╭─ EXTRACTED RECORDS
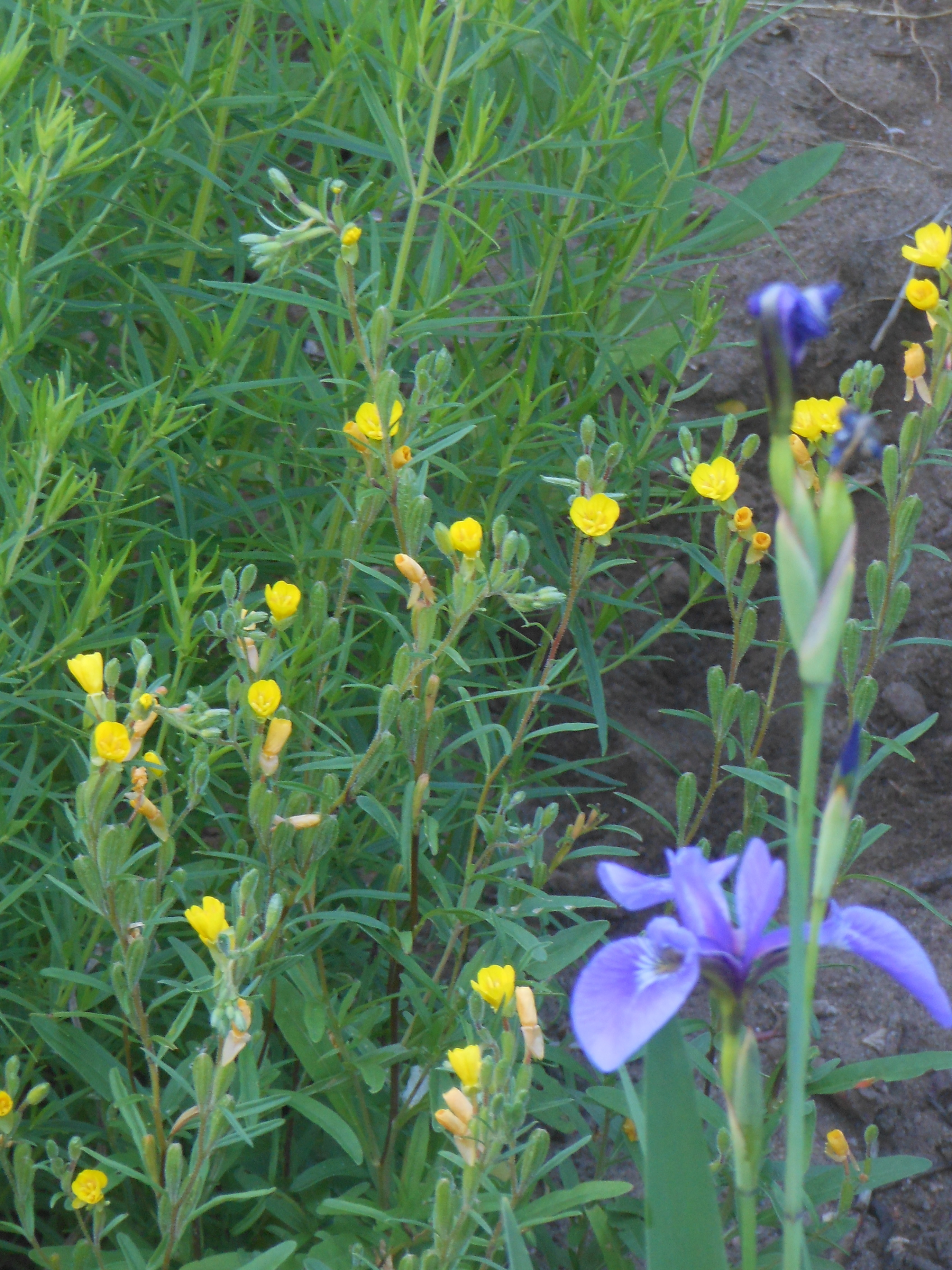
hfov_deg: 4.7
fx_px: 11513
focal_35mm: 314
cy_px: 562
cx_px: 437
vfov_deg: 6.3
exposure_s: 1/30
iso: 200
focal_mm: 45
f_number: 5.8
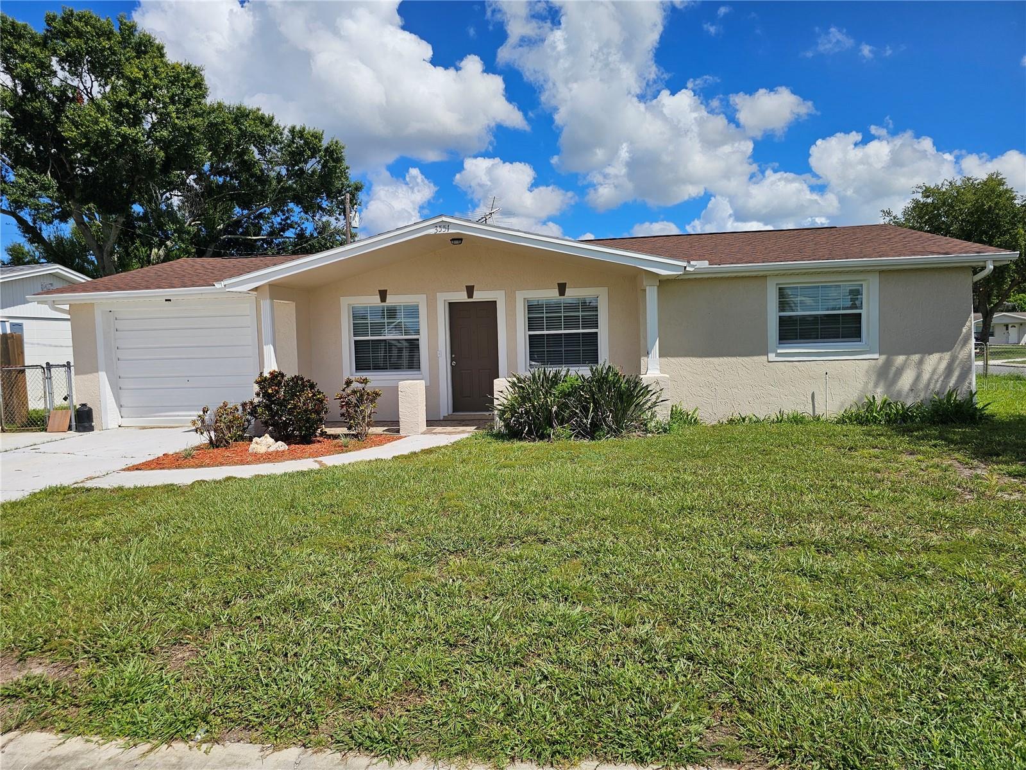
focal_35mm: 23
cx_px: 513
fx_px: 682
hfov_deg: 73.9
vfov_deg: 58.9
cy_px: 385
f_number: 1.7
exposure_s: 1/1384
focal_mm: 6.3
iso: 10
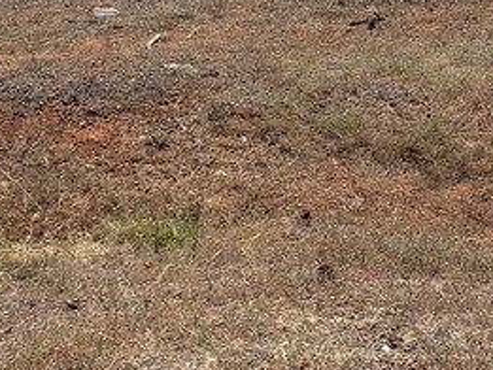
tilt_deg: +0.0
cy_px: -193
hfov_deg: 19.2
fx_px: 1453
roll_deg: +2.2
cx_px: 338
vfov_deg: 13.6
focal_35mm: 102
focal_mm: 5.96
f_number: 1.6
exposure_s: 1/6993
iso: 50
╰─
> _EXERCISE PROMPT_
Print each line of the material above exactly, with the pictures removed from your copy.

> _TASK SOLUTION_
hfov_deg: 4.7
fx_px: 11513
focal_35mm: 314
cy_px: 562
cx_px: 437
vfov_deg: 6.3
exposure_s: 1/30
iso: 200
focal_mm: 45
f_number: 5.8
focal_35mm: 23
cx_px: 513
fx_px: 682
hfov_deg: 73.9
vfov_deg: 58.9
cy_px: 385
f_number: 1.7
exposure_s: 1/1384
focal_mm: 6.3
iso: 10
tilt_deg: +0.0
cy_px: -193
hfov_deg: 19.2
fx_px: 1453
roll_deg: +2.2
cx_px: 338
vfov_deg: 13.6
focal_35mm: 102
focal_mm: 5.96
f_number: 1.6
exposure_s: 1/6993
iso: 50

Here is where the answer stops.